Partiamo con il comunicare una bella notizia. Grazie al decreto pubblicato lo scorso 28 marzo, i liberi professionisti da oggi fino al 30 aprile 2020 avranno la possibilità di richiedere il bonus di 600 euro per il mese di marzo direttamente alle Cassa di previdenza privata.

Ecco in sintesi chi ne potrà beneficiare:

  • i lavoratori che abbiano percepito, nell'anno di imposta 2018, un reddito complessivo non superiore a 35mila euro;
  • i lavoratori che abbiano percepito un reddito complessivo compreso tra 35mila e 50mila euro e abbiano cessato, ridotto o sospeso la loro attività autonoma o libero-professionale di almeno il 33% nel primo trimestre 2020, rispetto allo stesso reddito del primo trimestre 2019, sempre a causa del Coronavirus.

Bonus 600 euro liberi professionisti: come chiederla

Tutte le domande per il bonus 600 possono essere presentate da oggi fino al 30 aprile 2020 alle Casse di previdenza professionale di appertenenza. Saranno le stesse Casse a verificare la regolarità e ad erogare la somma. Le domande pervenute oltre il termine sono inammissibili.

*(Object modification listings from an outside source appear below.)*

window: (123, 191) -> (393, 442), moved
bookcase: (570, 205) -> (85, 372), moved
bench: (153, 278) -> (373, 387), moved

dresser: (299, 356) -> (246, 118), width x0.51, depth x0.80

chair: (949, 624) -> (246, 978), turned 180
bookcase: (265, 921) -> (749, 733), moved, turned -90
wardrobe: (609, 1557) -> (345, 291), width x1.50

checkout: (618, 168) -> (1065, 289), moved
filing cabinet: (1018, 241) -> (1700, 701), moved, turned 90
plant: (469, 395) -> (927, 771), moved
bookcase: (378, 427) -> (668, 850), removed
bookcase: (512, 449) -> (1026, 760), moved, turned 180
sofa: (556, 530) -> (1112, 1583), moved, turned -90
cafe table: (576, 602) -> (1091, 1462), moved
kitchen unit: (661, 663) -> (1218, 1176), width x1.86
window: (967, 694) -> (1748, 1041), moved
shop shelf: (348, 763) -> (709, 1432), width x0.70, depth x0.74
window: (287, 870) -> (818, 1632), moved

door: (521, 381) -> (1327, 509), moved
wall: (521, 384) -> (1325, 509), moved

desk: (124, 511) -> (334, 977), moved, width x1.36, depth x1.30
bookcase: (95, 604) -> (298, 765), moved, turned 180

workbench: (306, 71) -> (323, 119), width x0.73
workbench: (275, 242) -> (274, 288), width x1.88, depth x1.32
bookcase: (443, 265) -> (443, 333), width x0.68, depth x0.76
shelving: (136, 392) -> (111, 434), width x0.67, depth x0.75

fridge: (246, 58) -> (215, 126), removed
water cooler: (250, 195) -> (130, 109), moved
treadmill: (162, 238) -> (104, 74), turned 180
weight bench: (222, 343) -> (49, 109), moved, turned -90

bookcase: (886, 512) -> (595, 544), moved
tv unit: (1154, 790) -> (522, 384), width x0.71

Nel caso in cui un libero professionista sia iscritto a più casse previdenziali, l'indennità potrà essere richiesta ad un solo ente previdenziale e per una sola forma di previdenza obbligatoria.

Ecco la documentazione da presentare:

  • autodichiarazione del professionista sotto la propria responsabilità, che attesti il possesso di tutti i requisiti e le condizioni descritte al paragrafo precedente;
  • copia di un documento d’identità in corso di validità;
  • copia del codice fiscale;
  • indicazione delle coordinate bancarie o postali per l’accreditamento dell’indennità.